• TEXT SECTION:

-- BEGIN --

The Tuscan Province of Lucca
The Tuscan Province of Lucca
The beautiful and historic province of Lucca is an area that reminds us why Tuscany is on the wish-list of most people to visit. Situated on the northwestern coast of Italy, Lucca borders the Tyrrhenian Sea to the west, the provinces of Massa e Carrara to the northwest, Pisa to the south, Pistoia to the northeast and Firenze to the east. To the north it abuts the region of Emilia-Romagna.
The capital of the province is the city of Lucca. Located in the Serchio Valley, in a fertile plain near the Tyrrhenian Sea, the city was founded by the Etruscans during the third century BC and became a Roman colony in 180 BC. The rectangular grid of its historical center still preserves the Roman street plan.
During the middle ages, Lucca was an important fortress city and in the 11th century, it became a major center for the silk trade. Within a century, it disengaged from the rule of the Holy Roman Emperor and for the next 500 years, Lucca strove to maintain and often regain its independent status.
In 1343, the city came under the control of Pisa. This lasted until 1373, when, with the help of the Emperor Charles IV of Bohemia, it became self-governing again. After a brief period of independence, the city became a Duchy once more, under the rule of Paolo Guinigi. During the second half of the 15th century, led by a new Republican government, Lucca succeeded in re-establishing itself and regaining importance on the European front, driven by strong trade and skilled bankers. Between the years 1400 and 1500, the city changed its look, abandoning the medieval towers and erecting the imposing walls that still characterize it today.
Lucca thrived in peace and remained a republic until 1799, when the city was invaded by Napoleon’s troops. The French leader permitted the city to keep its independence until 1805, when it became a constitutional principality ruled by the Emperor’s sister, Elisa Baciocchi and her husband, Felice.
In 1815, after the Congress of Vienna, Lucca came under the control of Maria Luisa of Bourbon, but 32-years later her son, Charles turned over the city’s control to the Grand Duchy of Tuscany, causing it to lose its independence. During the second half of the 19th century, Lucca enjoyed another prosperous period of economic development, driven by its thriving textile and paper industries.
Through the 20th century, the city continued on the path of economic development, until the Second World War. Although Lucca was spared from bombings, the city was witness to great turmoil in close vicinity, including the infamous massacre of Sant’Anna di Stazzema.
Much of Lucca’s rich and fascinating history can be found within the city if one simply looks around. There are archeological remains under the 12th century church of Saints Giovanni and Reparata (the city’s first cathedral), as well as the various towers and villas that date from the 12th to 16th centuries. But it is the city’s walls that first catch the attention of every visitor.
It is rather extraordinarily that as the city grew and modernized, the more than 2.5 miles of walls that surrounded the old town were maintained. This was not the case for many other cities in Tuscany, including Florence. As the walls lost their military importance, the top of the walls became a pedestrian promenade, today one of Lucca’s main attractions. The area is beautifully maintained, with grass and trees along the walls, which in essence, have become a park that surrounds the city. Here you will find the perfect place to enjoy a gelato or simply rest from sightseeing on one of the many shaded benches that line the main walkway.
As you cross the walls into the city, you enter the heart of what is commonly referred to as the “city of one hundred churches.” One of the most popular places to visit is the Duomo. It is home to beautiful art masterpieces, such as Ilaria del Carretto’s Tomb by Jacopo della Quercia and the Volto Santo, a wooden crucifix of the Holy Face and the ancient symbol of the city.

-- END --

• WORK INSTRUCTIONS:
A – In the Lucca text, what allowed Lucca to re-establish itself and regain importance in Europe during the second half of the 15th century? Answer in one to three sentences.
B – Carry on the piece about Lucca from the point where it stops.

• Stored entries:
-- BEGIN --

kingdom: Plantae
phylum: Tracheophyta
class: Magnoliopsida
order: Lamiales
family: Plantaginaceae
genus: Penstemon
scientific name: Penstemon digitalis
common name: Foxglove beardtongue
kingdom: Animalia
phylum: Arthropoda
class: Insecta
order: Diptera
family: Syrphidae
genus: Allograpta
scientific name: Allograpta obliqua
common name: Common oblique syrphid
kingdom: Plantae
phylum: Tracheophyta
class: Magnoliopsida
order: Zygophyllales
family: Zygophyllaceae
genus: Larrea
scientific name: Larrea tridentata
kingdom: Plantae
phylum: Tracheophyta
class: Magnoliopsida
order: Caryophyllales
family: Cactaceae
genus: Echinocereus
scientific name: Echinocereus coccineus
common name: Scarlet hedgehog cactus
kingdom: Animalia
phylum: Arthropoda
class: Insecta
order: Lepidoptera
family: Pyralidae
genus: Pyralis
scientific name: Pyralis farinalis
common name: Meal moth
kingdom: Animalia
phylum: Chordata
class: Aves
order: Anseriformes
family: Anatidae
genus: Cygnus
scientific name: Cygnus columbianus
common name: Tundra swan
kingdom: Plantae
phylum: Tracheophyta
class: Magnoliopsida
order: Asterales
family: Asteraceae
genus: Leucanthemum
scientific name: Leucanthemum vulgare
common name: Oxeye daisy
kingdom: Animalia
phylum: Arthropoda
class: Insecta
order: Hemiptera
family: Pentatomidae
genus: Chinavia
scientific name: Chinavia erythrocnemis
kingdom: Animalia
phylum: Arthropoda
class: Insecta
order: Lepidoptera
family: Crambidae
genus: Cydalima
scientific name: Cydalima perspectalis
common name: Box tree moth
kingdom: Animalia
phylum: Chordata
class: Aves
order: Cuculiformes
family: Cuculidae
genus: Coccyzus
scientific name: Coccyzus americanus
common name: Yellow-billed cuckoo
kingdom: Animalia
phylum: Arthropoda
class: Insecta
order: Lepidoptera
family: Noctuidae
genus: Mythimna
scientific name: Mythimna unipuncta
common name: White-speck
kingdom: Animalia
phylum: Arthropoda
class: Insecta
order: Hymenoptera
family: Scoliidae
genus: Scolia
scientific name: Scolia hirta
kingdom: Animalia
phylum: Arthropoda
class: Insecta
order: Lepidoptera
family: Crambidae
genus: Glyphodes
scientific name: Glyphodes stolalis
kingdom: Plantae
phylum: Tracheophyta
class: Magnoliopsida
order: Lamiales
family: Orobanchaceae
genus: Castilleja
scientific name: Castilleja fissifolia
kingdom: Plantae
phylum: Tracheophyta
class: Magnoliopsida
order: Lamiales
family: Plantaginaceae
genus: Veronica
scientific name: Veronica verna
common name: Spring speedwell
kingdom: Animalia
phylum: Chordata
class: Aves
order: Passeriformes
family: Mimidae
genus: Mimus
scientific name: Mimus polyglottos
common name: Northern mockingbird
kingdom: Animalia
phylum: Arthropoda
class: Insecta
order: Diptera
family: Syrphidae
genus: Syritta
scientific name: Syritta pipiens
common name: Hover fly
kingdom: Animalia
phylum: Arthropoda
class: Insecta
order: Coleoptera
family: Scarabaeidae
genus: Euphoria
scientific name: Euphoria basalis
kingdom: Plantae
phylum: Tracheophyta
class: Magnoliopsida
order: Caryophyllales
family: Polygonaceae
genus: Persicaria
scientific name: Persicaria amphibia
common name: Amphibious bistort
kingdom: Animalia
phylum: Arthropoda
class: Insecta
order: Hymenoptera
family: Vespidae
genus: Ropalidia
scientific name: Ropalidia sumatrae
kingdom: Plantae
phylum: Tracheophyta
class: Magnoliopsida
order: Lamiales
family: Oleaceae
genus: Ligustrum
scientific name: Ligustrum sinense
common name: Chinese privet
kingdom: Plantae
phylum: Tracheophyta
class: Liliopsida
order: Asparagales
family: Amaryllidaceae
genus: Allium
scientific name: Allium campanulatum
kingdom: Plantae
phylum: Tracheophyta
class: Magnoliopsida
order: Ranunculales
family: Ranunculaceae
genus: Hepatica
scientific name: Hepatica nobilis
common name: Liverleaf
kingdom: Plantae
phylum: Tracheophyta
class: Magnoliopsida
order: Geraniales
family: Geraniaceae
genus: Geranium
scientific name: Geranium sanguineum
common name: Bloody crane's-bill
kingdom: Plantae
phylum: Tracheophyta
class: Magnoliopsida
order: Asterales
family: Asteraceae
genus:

-- END --

• THE RESPONSES:
A – Under a new Republican government, Lucca regained importance on the European front because of its strong trade and skilled bankers.

B –
Another important house of worship is the Church of San Michele al Foro. It is located in the square of the same name in the heart of the historic center and is set along the most famous street of Lucca, Il Fillungo. Here visitors find the most important and prestigious stores in the city, a must for those interested in shopping.
From Fillungo, you can get to almost everywhere in the town center, so most make their way over to Piazza dell’Anfiteatro. As you stand inside the oval-shaped space, you can clearly see that the buildings were constructed around the original elliptical structure of a Roman amphitheatre from 2,000 years before. Many local restaurants and shops look onto the square where, during the summer, events and concerts often take place. Nearby is the famous Torre Guinigi. The roof garden is a popular attraction and was built when the Guinigi family ruled Lucca. They created the garden as a symbol of the town’s rebirth while under their control. Not far away is the National Art Gallery, situated in the 17th century Palazzo Mansi. It contains a highly-praised and impressive collection by Italian artists, especially from the Renaissance period.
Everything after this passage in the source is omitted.